If during the semi-annual screening with an abdominal US a liver nodule ≥10 mm was identified, an abdominal triphasic-contrast image was performed either with computed axial tomography scan (CT) or magnetic resonance imaging (MRI). HCC diagnosis was defined as arterial enhancement (not rim-like lesion) and venous washout with or without capsule appearance on triphasic CT or MRI.[16,17] Tumour burden at diagnosis was classified according to Barcelona Clinic Liver Cancer criteria (BCLC).[20]

Secondary end-points analysed were patients' survival and adverse events related to DAAs and were classified according to common toxicity criteria.[21] Causes of death were recorded and categorized as complications of portal hypertension, cancer-related (HCC related), sepsis, cardiovascular events and other causes.
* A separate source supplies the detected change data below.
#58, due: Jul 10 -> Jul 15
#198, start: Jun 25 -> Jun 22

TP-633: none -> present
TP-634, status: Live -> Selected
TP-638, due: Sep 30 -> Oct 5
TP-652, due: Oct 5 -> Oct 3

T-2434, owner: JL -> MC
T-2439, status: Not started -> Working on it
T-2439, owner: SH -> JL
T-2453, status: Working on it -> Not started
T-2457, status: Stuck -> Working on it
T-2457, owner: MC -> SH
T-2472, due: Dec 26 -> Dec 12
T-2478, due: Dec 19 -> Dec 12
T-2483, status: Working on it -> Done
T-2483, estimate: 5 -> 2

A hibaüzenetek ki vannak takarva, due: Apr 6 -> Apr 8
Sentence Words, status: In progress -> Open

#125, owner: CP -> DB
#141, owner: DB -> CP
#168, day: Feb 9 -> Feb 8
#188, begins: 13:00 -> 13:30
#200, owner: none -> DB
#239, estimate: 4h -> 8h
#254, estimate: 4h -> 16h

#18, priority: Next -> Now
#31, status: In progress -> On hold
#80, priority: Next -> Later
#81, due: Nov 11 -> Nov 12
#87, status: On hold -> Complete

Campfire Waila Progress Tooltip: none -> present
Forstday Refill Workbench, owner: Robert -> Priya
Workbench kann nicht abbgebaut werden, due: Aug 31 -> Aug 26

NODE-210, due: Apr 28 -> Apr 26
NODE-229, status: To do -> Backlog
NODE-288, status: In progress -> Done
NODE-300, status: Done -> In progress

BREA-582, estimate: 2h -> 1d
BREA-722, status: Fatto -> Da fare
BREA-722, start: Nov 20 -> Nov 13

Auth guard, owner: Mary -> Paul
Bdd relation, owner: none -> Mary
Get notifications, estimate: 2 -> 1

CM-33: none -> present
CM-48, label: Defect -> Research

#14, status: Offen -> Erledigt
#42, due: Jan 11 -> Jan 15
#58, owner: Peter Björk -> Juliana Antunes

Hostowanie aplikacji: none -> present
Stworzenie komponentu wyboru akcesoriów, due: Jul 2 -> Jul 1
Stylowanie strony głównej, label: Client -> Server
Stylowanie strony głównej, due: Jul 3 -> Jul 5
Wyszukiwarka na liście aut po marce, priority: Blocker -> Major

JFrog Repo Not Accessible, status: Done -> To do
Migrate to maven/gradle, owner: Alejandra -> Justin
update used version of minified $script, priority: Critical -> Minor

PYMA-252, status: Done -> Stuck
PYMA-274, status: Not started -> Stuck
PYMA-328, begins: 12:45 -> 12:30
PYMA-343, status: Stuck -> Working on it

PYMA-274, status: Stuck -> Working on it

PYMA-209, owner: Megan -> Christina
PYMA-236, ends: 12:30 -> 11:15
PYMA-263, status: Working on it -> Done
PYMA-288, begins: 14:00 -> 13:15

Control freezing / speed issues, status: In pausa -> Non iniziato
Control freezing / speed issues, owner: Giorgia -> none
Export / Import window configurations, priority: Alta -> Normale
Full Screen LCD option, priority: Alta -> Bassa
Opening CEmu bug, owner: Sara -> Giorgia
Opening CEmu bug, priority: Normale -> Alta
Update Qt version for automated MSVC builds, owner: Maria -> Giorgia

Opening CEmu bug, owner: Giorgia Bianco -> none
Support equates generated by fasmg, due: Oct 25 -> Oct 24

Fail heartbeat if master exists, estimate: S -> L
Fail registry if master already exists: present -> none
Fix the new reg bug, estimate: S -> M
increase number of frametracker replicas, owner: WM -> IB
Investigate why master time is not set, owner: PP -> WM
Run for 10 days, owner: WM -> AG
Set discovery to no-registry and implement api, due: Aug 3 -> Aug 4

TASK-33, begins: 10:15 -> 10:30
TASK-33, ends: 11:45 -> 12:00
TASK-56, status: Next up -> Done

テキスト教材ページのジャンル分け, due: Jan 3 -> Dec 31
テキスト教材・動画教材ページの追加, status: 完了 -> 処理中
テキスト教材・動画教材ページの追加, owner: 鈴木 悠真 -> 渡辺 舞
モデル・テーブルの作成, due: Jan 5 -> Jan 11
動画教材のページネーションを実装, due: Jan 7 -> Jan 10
Procedures were conducted in accordance with the Strengthening the Reporting of Observational Studies in Epidemiology (STROBE) guidelines.[22] The Austral University Ethics Committee and each Ethical Committee (CIE) from all the participating centres approved the study protocol. All procedures followed ethical standards (institutional and national) as well as the Helsinki Declaration of 1975, as revised in 2008. The study protocol was recorded and registered in the CIE 16–023, had a public access database for all the co-investigators on a web link (https://temasis.com.ar/temasis-com-ar/lalrean-org) and received a Research National Grant from Argentina from the National Institute of Cancer (INC).

Statistical Analysis

A total sample size to enrol a minimum of 420 patients under DAAs was calculated to include a cohort with an annual risk of HCC 1%-6% as previously mentioned (α type I error of 5%, type II error or β of 0.20). Categorical data were compared using Fisher's exact test (2-tailed) or Chi-square (χ 2) test as appropriate. Continuous variables are shown with mean (±standard deviation, SD) or median (Interquartile ranges 25%-75%, IQR) and were compared with Student's T or Mann-Whitney U tests according to their distributions.

Kaplan-Meier survival and cumulative incidence curves were compared using the log-rank test. Among patients with or without SVR, the absolute and relative risks for de novo HCC and the number needed to treat (NNT) to prevent one case of HCC were calculated. A multivariable Cox regression analysis with hazard ratios (HR) and 95% confidence intervals (CI) was performed to evaluate independent variables associated with HCC development. Proportional hazards assumption was assessed through graphic and statistical evaluation (Schoenfeld residuals test) and calibration of the model by comparison of observed and predicted curves and by Harrell's c-statistic index. To further re-adjust the effect of SVR on the risk for de novo HCC, a competing risk regression analysis was carried out (subhazard ratios, SHR) considering death before HCC occurrence as a competing event. Finally, since the exposure of interest was an intervention not randomly assigned, we also used a propensity score matching from a logistic regression analysis, to reduce confounding bias. Therefore, we estimated the probability of achieving SVR as a function of different variables and used that score as a single matching covariate.[23] Collected data were analysed using STATA 13.0.